Facts:  the E. Ivor Hughes Educational Foundation operated a girls’ school. Due to a projected decline in the number of pupils, it was decided in February 2013 to close the school unless numbers increased. Due to the subsequent actual decline in the number of pupils, it was decided in April to close the school at the end of the 2013 summer term. All 24 staff were then given notice of dismissal on 29 April (4 days after the decision to close the school had been taken) to expire on 31 August. No collective information or consultation was carried out (apparently the Foundation had taken no legal advice and so didn’t know about the need to consult). The staff then brought claims for a Protective Award for failing to consult and won the maximum 90 days’ compensation. This was costly for the Foundation, whose appeal against the Protective Award failed.
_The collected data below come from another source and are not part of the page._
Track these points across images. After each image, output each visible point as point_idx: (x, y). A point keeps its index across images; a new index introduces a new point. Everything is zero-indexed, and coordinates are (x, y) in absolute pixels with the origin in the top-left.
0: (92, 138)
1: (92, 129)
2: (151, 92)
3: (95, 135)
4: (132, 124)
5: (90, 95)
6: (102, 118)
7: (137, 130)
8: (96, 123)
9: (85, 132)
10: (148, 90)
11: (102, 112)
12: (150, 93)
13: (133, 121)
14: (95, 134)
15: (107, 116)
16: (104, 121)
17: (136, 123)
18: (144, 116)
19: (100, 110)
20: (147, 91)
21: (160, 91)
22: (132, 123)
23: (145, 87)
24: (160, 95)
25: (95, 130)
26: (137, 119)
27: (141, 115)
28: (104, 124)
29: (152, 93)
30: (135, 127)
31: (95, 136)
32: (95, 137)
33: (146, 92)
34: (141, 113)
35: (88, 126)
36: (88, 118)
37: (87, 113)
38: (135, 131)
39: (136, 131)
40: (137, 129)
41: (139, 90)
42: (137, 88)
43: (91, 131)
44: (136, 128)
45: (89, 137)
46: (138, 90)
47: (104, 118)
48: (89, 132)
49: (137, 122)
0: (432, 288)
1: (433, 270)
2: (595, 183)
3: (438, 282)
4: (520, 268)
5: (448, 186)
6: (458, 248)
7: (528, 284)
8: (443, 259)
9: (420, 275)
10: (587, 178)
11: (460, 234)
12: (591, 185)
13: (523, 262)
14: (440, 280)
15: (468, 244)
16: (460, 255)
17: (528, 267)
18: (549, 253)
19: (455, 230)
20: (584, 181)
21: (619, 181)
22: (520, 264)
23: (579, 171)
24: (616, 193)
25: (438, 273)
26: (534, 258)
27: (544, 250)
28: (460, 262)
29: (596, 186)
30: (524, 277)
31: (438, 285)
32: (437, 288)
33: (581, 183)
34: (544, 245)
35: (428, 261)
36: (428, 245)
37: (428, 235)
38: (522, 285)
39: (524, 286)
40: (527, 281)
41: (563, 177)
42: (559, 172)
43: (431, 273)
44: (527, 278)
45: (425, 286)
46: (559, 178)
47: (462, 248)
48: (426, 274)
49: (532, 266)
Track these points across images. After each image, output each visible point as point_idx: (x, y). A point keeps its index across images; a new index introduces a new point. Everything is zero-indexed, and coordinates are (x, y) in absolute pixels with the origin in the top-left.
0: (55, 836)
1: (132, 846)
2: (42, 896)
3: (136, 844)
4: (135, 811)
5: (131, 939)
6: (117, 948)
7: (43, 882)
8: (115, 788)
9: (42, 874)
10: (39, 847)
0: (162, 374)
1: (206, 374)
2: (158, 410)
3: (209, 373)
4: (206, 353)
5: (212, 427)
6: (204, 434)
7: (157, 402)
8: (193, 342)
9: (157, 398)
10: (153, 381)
Issue:  you might be forgiven for thinking: “Serves Them Right”, given that dismissal notices were served only 4 days after the decision to close had been given; and given also that the Foundation apparently took no legal advice. But the issue is this: should the Foundation have started consultation in February 2013 (when they took an in-principle decision to close the school if pupil numbers remained low); or could they have waited until April (when their in-principle decision was converted into an actual decision) before starting consultation?  Supporting this proposition are the follwoing points:  (1) an in-principle decision about having to make redundancies was only speculative and fell well short of the need to “propose” redundancies (the UK legislation trigger – which is more specific than the comparable EU legislation that refers to the broader need to “envisage” redundancies); and (2) the trigger for having to consult collectively should have been activated only after the need to make redundancies changed from being speculative to definite (when there would have been at least half a chance of avoiding liability for Protective Awards if dismissal notices had been delayed for 30 days’ consultation).

Judgment:  the Tribunal accepted that the final decision to close the school was deferred to April 2013, but that a decision had already been taken in February that, unless pupil numbers improved, the school would definitely be closed; and that this conditional decision amounted to a proposal to dismiss (because even though it was less than an actual decision, it was more than a possibility and compelled the School to plan for collective redundancies) that triggered the need to consult collectively. The Tribunal also decided that there were no special circumstances (such as the adverse effects on the school and on pupil numbers of a “leak” of its parlous state) that would have made consultation impractical (which would have reduced or diminished the Protective Award). All of these findings were endorsed by the Employment Appeal Tribunal.

Lessons:  when faced with the possibility of 20 or more redundancies either (1) make sure that no decision is made (whether an actual decision, or a conclusion that would have the effect of you acting in the same way as if a decision had been made), or (2) start the consultation process immediately (however vaguely and for at least the minimum 30 or 45 days) because criticism of your transparency will be cheaper than a Protective Award.